▶ _THINGS TO DO_
1. In the traffic ticket thread, how much is the ticket itself for the stop sign violation?
2. Duplicate the passage of the traffic ticket thread starting with "I'll willing to" and going on through "previous 3 years)".
3. Please write the next part of the traffic ticket thread, picking up right after its last sentence.

Segment Start: PAGE TEXT

# Traffic Ticket (moving violation)



## slacker (Mar 8, 2010)

Hi all,

Anyone has experience in negotiating a moving violation into a non-moving violation? (ie: negotiate speeding down to parking?)

I calculate that a single moving violation ticket will cost about $650 extra in insurance over 3 years.

Thanks,
Slacker


----------



## jamesbe (May 8, 2010)

I don't think that is possible unless the moving violation was a city bylaw and not a hta infraction.


----------



## KaeJS (Sep 28, 2010)

You can't.

You will need to fight it, though. Or at least see the Justice of the Peace.

What's the actual situation? Were you speeding?


----------



## DanFo (Apr 9, 2011)

for only a speeding violation to move your insurance up that much i would wonder how many tickets you have had before?? I had a colleague who argued a reckless driving into leaving the roadway which is solely the reason he can still legallay drive today.. It should be noted he was totally at fault and probably under an influence but lawyers can be worth the cost in certain situations.


----------



## slacker (Mar 8, 2010)

Details: DISOBEY STOP SIGN - FAIL TO STOP

Contrary to HIGHWAY TRAFFIC ACT 136(1)(a)

http://www.e-laws.gov.on.ca/html/statutes/english/elaws_statutes_90h08_e.htm#BK213

I believe this is a 3 demerit point:

http://www.mto.gov.on.ca/english/dandv/driver/demerit.shtml

Cost: $110 ticket and about $215 increase in insurance for 3 years = $750

I've tried punching in various combinations to the insurance web page, and the only thing that matters to them is non-parking convictions. In other words, even if I negotiate this into something less serious (say seat belt violation, 2 demerit points), the insurance company will still charge me the same increased amount.

The cop seem helpful in that he pointed out that I can probably get the ticket reduced to about $50 if I talked to the prosecutor, but in this case, my goal is to either get no conviction, or at least turn this into a parking conviction. Because that is the one that will save me the most money.

I'll willing to offer up to paying a $400 parking ticket, if that's possible. Otherwise, I'll have to fight the ticket, and hope it gets thrown out.


PS: I otherwise have a perfectly clean record (no convictions in the previous 3 years)


----------



## DanFo (Apr 9, 2011)

if you only ran a stop sign you might get by without a hit on your insurance...i had a failure to stop about 13 yrs ago but it resulted in an accident and I was at fault so i was screwed....but I know many many people with infractions and when they resulted in no insurance claims they have never resulted in higher insurance rates..risk could very well be dependant on your personal discloslure mind you.

Segment End: PAGE TEXT
Segment Start: STORED DATA

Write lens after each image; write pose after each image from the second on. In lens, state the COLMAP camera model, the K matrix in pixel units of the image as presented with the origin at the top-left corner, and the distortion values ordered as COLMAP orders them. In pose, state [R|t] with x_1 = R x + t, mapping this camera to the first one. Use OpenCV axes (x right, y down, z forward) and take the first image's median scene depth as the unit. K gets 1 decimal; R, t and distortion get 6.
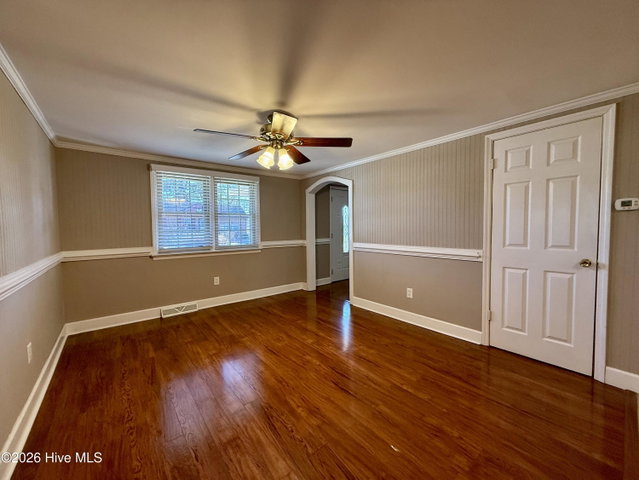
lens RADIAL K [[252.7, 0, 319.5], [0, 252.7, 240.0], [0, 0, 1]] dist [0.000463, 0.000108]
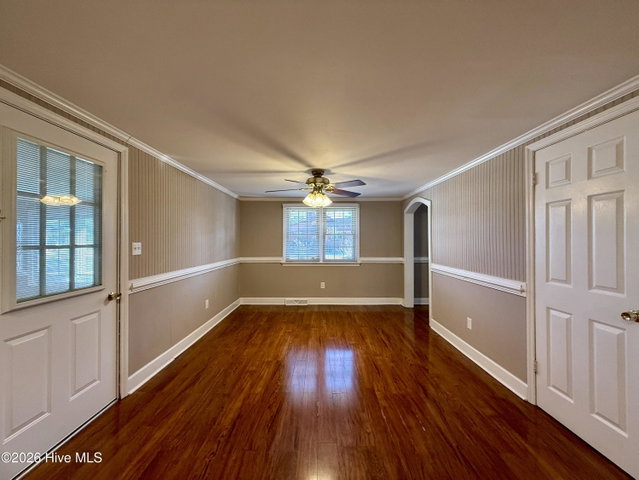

Segment End: STORED DATA

▶ _ANSWERS TO THE PROBLEMS_
1. $110.

2.
I'll willing to offer up to paying a $400 parking ticket, if that's possible. Otherwise, I'll have to fight the ticket, and hope it gets thrown out.


PS: I otherwise have a perfectly clean record (no convictions in the previous 3 years)

3.
----------



## financialnoob (Feb 26, 2011)

I think we're talking about two separate things here. The traffic ticket is enforced by a provincial police officer, while a parking ticket is the domain of a municipality parking enforcement agent. That's why most insurance websites specifically mention to exclude parking tickets from the infractions. Some do include it, but just as a way of separating the wheat from the chaff.

For insurance purposes, traffic tickets are categorized into minor, major, and criminal tickets. Yours is a minor violation, but switching to another minor would still be the same for insurance purposes. Quite often, cops or prosecutors talk about how tickets can be talked down from 3 points to 0 points so it won't impact insurance, but that's incorrect. Points are a completely separate thing (for drivers licenses) and don't impact insurance.

If you are planning on fighting the ticket, I would try to get an adjournment. Traffic court seems to set up all of a specific cop's tickets to one block of time in one day for convenience, so quite often you'll see one cop go up for 7 tickets in a row and then leave. Is it likely he'll come back another day in the future just for you? Probably not. This has worked on a few tickets for friends, though it didn't once. I suspect the guy pissed off the cop enough that he was memorable enough for the cop to want to come get him.


----------



## slacker (Mar 8, 2010)

@financialnoob: +1 knowledgable !!


----------



## m3s (Apr 3, 2010)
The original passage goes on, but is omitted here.